Hugh Dunleavy is commercial director at Malaysia Airlines
Malaysia Airlines has been impacted by two significant events in 2014. The first was the unexplained disappearance of flight MH370 en route from Kuala Lumpur to Beijing on 8 March, and the second was the shooting down of MH17 over Ukraine on 17 July.
The first incident must trigger the aviation industry to enhance flight-tracking equipment installed on all commercial aircraft so that even if one disappears from air traffic control radar systems, there is a separate and independent mechanism to allow the airline to be able to track the exact location of the aircraft.
This will require collaboration across the airline industry and ICAO. More specifically, IATA should play a leadership role to ensure that the airline industry does not end up with a multitude of solutions all using different technologies that are incompatible across geographic regions.
Work on robust solutions is under way. By the end of 2014, the first implementations should be ready and testing can take place to prove the solution in an operational environment. MAS plans to be one of the first airlines to install such capabilities, and we will actively participate in ICAO and IATA activities relating to aircraft-tracking capabilities.
In parallel, MAS is collaborating fully with the Malaysian government authorities participating with Australian and Chinese search agencies in the continuing search for the missing aircraft in the South Indian Ocean. The search could take some considerable time as this region is one of the least explored and charted areas of the planet.
The shooting-down of MH17 over Ukraine is tragic, but unfortunately this is not the first such event in history. The impact of MH17 is profound in that although the aircraft was flying over a “ground war zone”, the aircraft was using a flight corridor specified as “safe” by both ICAO and European air traffic control.

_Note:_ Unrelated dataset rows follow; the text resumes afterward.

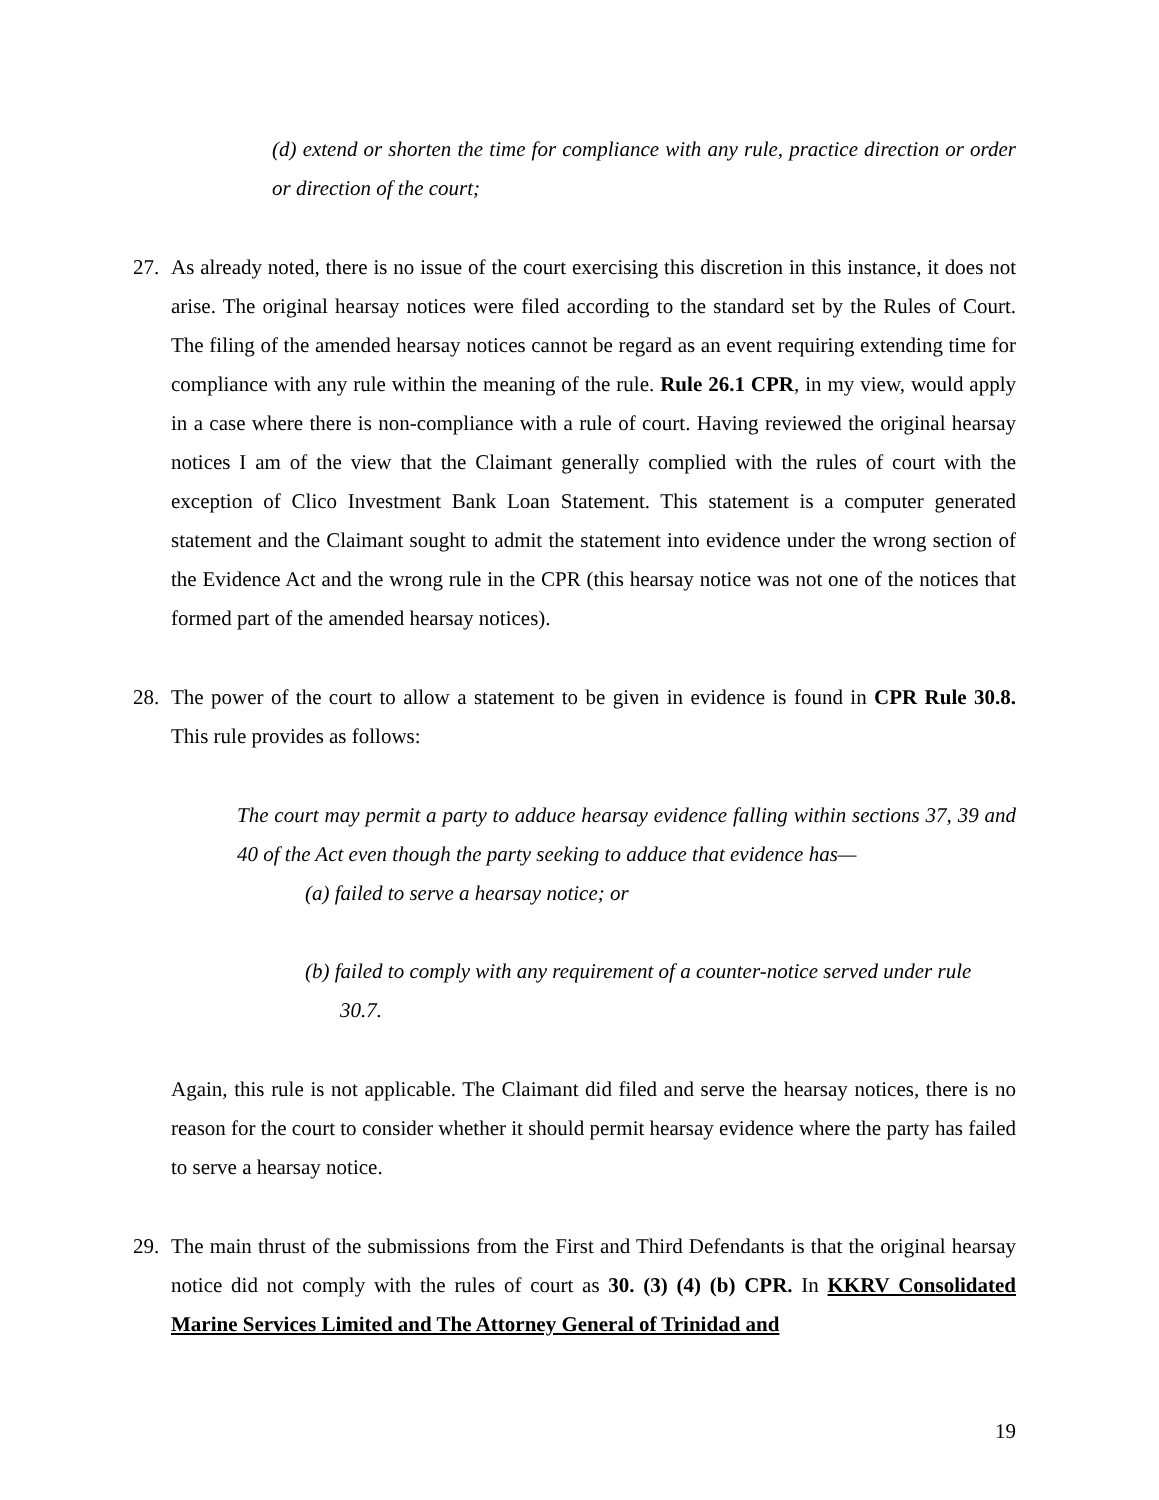(d) extend or shorten the time for compliance with any rule, practice direction or order or direction of the court;
27. As already noted, there is no issue of the court exercising this discretion in this instance, it does not arise. The original hearsay notices were filed according to the standard set by the Rules of Court. The filing of the amended hearsay notices cannot be regard as an event requiring extending time for compliance with any rule within the meaning of the rule. Rule 26.1 CPR, in my view, would apply in a case where there is non-compliance with a rule of court. Having reviewed the original hearsay notices I am of the view that the Claimant generally complied with the rules of court with the exception of Clico Investment Bank Loan Statement. This statement is a computer generated statement and the Claimant sought to admit the statement into evidence under the wrong section of the Evidence Act and the wrong rule in the CPR (this hearsay notice was not one of the notices that formed part of the amended hearsay notices).
28. The power of the court to allow a statement to be given in evidence is found in CPR Rule 30.8. This rule provides as follows:
The court may permit a party to adduce hearsay evidence falling within sections 37, 39 and 40 of the Act even though the party seeking to adduce that evidence has—
(a) failed to serve a hearsay notice; or
(b) failed to comply with any requirement of a counter-notice served under rule
30.7.
Again, this rule is not applicable. The Claimant did filed and serve the hearsay notices, there is no reason for the court to consider whether it should permit hearsay evidence where the party has failed to serve a hearsay notice.
29. The main thrust of the submissions from the First and Third Defendants is that the original hearsay notice did not comply with the rules of court as 30. (3) (4) (b) CPR. In KKRV Consolidated Marine Services Limited and The Attorney General of Trinidad and
19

Obviously, the designation of the flight corridor as safe was not an accurate reflection of the actual dangers civil aircraft faced when operating above what was understood to be a ground-level war zone. It is therefore appropriate for ICAO and IATA to take a closer look at the criteria used to identify flight corridors for use by civilian commercial aircraft.

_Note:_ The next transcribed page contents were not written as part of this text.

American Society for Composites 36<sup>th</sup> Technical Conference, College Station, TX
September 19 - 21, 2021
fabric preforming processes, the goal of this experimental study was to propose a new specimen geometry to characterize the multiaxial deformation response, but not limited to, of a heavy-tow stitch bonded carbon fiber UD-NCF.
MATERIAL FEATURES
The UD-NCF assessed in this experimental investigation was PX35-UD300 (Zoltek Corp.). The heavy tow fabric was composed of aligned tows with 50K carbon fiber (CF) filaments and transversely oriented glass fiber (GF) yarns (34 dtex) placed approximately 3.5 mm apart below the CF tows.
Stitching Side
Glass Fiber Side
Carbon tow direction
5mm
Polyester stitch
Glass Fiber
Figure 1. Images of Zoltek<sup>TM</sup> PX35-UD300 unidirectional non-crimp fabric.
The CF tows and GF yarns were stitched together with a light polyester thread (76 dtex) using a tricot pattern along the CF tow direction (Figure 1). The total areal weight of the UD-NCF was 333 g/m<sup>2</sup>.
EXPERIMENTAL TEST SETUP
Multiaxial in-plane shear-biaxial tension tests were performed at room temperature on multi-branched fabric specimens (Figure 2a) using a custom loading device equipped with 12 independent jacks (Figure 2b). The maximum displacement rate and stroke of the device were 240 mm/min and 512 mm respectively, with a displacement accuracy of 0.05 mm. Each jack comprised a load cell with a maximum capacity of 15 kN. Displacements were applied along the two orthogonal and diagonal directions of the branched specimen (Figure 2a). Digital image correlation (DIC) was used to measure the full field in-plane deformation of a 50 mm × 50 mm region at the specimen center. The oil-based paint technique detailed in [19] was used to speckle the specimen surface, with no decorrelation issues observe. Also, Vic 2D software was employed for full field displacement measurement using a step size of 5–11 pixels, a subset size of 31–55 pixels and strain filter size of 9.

ICAO is reviewing the criteria and information sources used in assessing the use of flight corridors, and this is welcomed by the industry. However, in addition, it is important to ask what else can be done at the government level to ensure that civilian aircraft operating in designated flight corridors are not targeted by military/rebel forces using sophisticated weapon systems capable of the total destruction of an aircraft and all its passengers.
Compounding the tragedy was the inability of the investigation and recovery teams to gain access to the crash site, secure the area from tampering and retrieve the bodies of the passengers. The fact that the aircraft was brought down by a sophisticated missile system meant that the crash site was in fact a crime scene and strict controls should have been immediately implemented to prevent unauthorised access. This should be a minimum level of expectation for any civilised country.
Unfortunately, grieving family members had to endure unnecessary additional stress knowing that their loved ones were still lying in an open field for days and weeks after the crash. Evidence that the passengers’ belongings were being looted further worsened the situation.
This is not only a tragedy for the passengers on board MH17 – it is a tragedy that in a modern connected world, opposing forces in Ukraine could not set aside their differences for a period of time and exhibit sufficient human decency to allow the investigators access to the site.
The world should consider this behaviour as a war crime and prosecute those involved. This, however, is highly unlikely to happen. Innocent civilians were caught up in a war that they knew very little about but which ultimately took their lives in a senseless act of mindless aggression against a civilian passenger aircraft.